== Segment start ==
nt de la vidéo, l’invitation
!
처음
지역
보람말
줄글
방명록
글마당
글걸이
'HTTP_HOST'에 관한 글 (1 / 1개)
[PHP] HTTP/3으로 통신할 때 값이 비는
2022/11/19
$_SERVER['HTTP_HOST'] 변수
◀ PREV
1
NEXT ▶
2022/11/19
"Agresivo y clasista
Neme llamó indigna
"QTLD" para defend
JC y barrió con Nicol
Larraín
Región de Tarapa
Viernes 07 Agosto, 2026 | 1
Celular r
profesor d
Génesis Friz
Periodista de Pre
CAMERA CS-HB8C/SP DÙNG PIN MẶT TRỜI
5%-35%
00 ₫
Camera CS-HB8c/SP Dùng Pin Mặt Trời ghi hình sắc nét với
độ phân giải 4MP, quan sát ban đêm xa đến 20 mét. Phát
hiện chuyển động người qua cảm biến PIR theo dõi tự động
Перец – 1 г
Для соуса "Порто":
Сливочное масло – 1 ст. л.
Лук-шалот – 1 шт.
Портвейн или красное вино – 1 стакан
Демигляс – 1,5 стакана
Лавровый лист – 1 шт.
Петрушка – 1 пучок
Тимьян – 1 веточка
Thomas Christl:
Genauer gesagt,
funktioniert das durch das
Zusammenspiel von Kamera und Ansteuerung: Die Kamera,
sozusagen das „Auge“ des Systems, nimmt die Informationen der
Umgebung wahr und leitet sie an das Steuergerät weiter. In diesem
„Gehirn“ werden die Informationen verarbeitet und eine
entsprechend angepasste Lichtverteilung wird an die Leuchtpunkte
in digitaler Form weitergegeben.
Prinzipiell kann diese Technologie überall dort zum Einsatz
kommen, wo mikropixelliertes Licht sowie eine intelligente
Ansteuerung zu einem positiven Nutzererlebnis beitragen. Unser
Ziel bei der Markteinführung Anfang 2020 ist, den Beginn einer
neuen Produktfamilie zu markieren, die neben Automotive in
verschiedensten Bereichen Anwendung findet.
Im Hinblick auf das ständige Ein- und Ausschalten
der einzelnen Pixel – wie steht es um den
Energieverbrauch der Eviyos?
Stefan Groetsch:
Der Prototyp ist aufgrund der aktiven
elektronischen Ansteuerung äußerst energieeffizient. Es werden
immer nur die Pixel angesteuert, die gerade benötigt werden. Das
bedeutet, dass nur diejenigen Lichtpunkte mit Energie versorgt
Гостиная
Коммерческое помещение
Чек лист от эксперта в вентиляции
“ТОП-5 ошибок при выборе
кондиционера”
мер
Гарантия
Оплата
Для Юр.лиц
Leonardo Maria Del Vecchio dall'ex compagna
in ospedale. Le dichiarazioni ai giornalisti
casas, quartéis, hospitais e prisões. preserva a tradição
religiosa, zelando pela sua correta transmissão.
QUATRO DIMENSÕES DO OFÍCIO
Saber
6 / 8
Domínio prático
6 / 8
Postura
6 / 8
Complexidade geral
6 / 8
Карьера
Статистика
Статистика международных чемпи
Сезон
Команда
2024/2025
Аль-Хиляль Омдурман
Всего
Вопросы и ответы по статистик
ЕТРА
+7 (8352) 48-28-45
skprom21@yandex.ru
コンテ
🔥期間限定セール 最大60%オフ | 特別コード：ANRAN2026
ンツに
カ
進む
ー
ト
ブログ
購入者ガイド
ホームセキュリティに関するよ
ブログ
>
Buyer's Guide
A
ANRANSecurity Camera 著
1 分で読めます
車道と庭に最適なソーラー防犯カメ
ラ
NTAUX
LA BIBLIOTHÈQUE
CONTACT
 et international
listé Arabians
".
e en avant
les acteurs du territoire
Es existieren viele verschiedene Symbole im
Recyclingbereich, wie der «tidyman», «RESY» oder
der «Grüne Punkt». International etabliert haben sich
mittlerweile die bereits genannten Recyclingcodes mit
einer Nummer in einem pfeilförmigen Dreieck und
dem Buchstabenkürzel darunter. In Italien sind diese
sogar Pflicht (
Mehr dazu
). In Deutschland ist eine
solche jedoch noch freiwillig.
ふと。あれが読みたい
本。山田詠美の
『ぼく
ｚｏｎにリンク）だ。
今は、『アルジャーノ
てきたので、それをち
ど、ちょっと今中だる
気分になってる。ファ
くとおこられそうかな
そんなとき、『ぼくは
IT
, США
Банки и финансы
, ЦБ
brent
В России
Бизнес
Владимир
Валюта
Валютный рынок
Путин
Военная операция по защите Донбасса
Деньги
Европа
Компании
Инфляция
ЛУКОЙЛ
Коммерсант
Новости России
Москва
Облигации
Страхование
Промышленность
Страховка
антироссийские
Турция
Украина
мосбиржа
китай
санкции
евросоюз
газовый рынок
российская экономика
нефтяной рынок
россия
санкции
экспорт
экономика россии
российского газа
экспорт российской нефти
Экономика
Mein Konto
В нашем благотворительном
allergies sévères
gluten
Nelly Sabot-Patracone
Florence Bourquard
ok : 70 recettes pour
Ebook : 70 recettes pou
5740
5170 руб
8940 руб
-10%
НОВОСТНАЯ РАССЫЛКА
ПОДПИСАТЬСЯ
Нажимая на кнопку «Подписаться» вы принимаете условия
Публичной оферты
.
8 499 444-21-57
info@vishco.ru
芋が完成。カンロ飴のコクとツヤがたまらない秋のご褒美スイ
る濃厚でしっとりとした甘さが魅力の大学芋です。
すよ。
== Segment end ==
-- Exercise --
Return all of the data precisely as it appears.

-- Output for this exercise --
nt de la vidéo, l’invitation
!
처음
지역
보람말
줄글
방명록
글마당
글걸이
'HTTP_HOST'에 관한 글 (1 / 1개)
[PHP] HTTP/3으로 통신할 때 값이 비는
2022/11/19
$_SERVER['HTTP_HOST'] 변수
◀ PREV
1
NEXT ▶
2022/11/19
"Agresivo y clasista
Neme llamó indigna
"QTLD" para defend
JC y barrió con Nicol
Larraín
Región de Tarapa
Viernes 07 Agosto, 2026 | 1
Celular r
profesor d
Génesis Friz
Periodista de Pre
CAMERA CS-HB8C/SP DÙNG PIN MẶT TRỜI
5%-35%
00 ₫
Camera CS-HB8c/SP Dùng Pin Mặt Trời ghi hình sắc nét với
độ phân giải 4MP, quan sát ban đêm xa đến 20 mét. Phát
hiện chuyển động người qua cảm biến PIR theo dõi tự động
Перец – 1 г
Для соуса "Порто":
Сливочное масло – 1 ст. л.
Лук-шалот – 1 шт.
Портвейн или красное вино – 1 стакан
Демигляс – 1,5 стакана
Лавровый лист – 1 шт.
Петрушка – 1 пучок
Тимьян – 1 веточка
Thomas Christl:
Genauer gesagt,
funktioniert das durch das
Zusammenspiel von Kamera und Ansteuerung: Die Kamera,
sozusagen das „Auge“ des Systems, nimmt die Informationen der
Umgebung wahr und leitet sie an das Steuergerät weiter. In diesem
„Gehirn“ werden die Informationen verarbeitet und eine
entsprechend angepasste Lichtverteilung wird an die Leuchtpunkte
in digitaler Form weitergegeben.
Prinzipiell kann diese Technologie überall dort zum Einsatz
kommen, wo mikropixelliertes Licht sowie eine intelligente
Ansteuerung zu einem positiven Nutzererlebnis beitragen. Unser
Ziel bei der Markteinführung Anfang 2020 ist, den Beginn einer
neuen Produktfamilie zu markieren, die neben Automotive in
verschiedensten Bereichen Anwendung findet.
Im Hinblick auf das ständige Ein- und Ausschalten
der einzelnen Pixel – wie steht es um den
Energieverbrauch der Eviyos?
Stefan Groetsch:
Der Prototyp ist aufgrund der aktiven
elektronischen Ansteuerung äußerst energieeffizient. Es werden
immer nur die Pixel angesteuert, die gerade benötigt werden. Das
bedeutet, dass nur diejenigen Lichtpunkte mit Energie versorgt
Гостиная
Коммерческое помещение
Чек лист от эксперта в вентиляции
“ТОП-5 ошибок при выборе
кондиционера”
мер
Гарантия
Оплата
Для Юр.лиц
Leonardo Maria Del Vecchio dall'ex compagna
in ospedale. Le dichiarazioni ai giornalisti
casas, quartéis, hospitais e prisões. preserva a tradição
religiosa, zelando pela sua correta transmissão.
QUATRO DIMENSÕES DO OFÍCIO
Saber
6 / 8
Domínio prático
6 / 8
Postura
6 / 8
Complexidade geral
6 / 8
Карьера
Статистика
Статистика международных чемпи
Сезон
Команда
2024/2025
Аль-Хиляль Омдурман
Всего
Вопросы и ответы по статистик
ЕТРА
+7 (8352) 48-28-45
skprom21@yandex.ru
コンテ
🔥期間限定セール 最大60%オフ | 特別コード：ANRAN2026
ンツに
カ
進む
ー
ト
ブログ
購入者ガイド
ホームセキュリティに関するよ
ブログ
>
Buyer's Guide
A
ANRANSecurity Camera 著
1 分で読めます
車道と庭に最適なソーラー防犯カメ
ラ
NTAUX
LA BIBLIOTHÈQUE
CONTACT
 et international
listé Arabians
".
e en avant
les acteurs du territoire
Es existieren viele verschiedene Symbole im
Recyclingbereich, wie der «tidyman», «RESY» oder
der «Grüne Punkt». International etabliert haben sich
mittlerweile die bereits genannten Recyclingcodes mit
einer Nummer in einem pfeilförmigen Dreieck und
dem Buchstabenkürzel darunter. In Italien sind diese
sogar Pflicht (
Mehr dazu
). In Deutschland ist eine
solche jedoch noch freiwillig.
ふと。あれが読みたい
本。山田詠美の
『ぼく
ｚｏｎにリンク）だ。
今は、『アルジャーノ
てきたので、それをち
ど、ちょっと今中だる
気分になってる。ファ
くとおこられそうかな
そんなとき、『ぼくは
IT
, США
Банки и финансы
, ЦБ
brent
В России
Бизнес
Владимир
Валюта
Валютный рынок
Путин
Военная операция по защите Донбасса
Деньги
Европа
Компании
Инфляция
ЛУКОЙЛ
Коммерсант
Новости России
Москва
Облигации
Страхование
Промышленность
Страховка
антироссийские
Турция
Украина
мосбиржа
китай
санкции
евросоюз
газовый рынок
российская экономика
нефтяной рынок
россия
санкции
экспорт
экономика россии
российского газа
экспорт российской нефти
Экономика
Mein Konto
В нашем благотворительном
allergies sévères
gluten
Nelly Sabot-Patracone
Florence Bourquard
ok : 70 recettes pour
Ebook : 70 recettes pou
5740
5170 руб
8940 руб
-10%
НОВОСТНАЯ РАССЫЛКА
ПОДПИСАТЬСЯ
Нажимая на кнопку «Подписаться» вы принимаете условия
Публичной оферты
.
8 499 444-21-57
info@vishco.ru
芋が完成。カンロ飴のコクとツヤがたまらない秋のご褒美スイ
る濃厚でしっとりとした甘さが魅力の大学芋です。
すよ。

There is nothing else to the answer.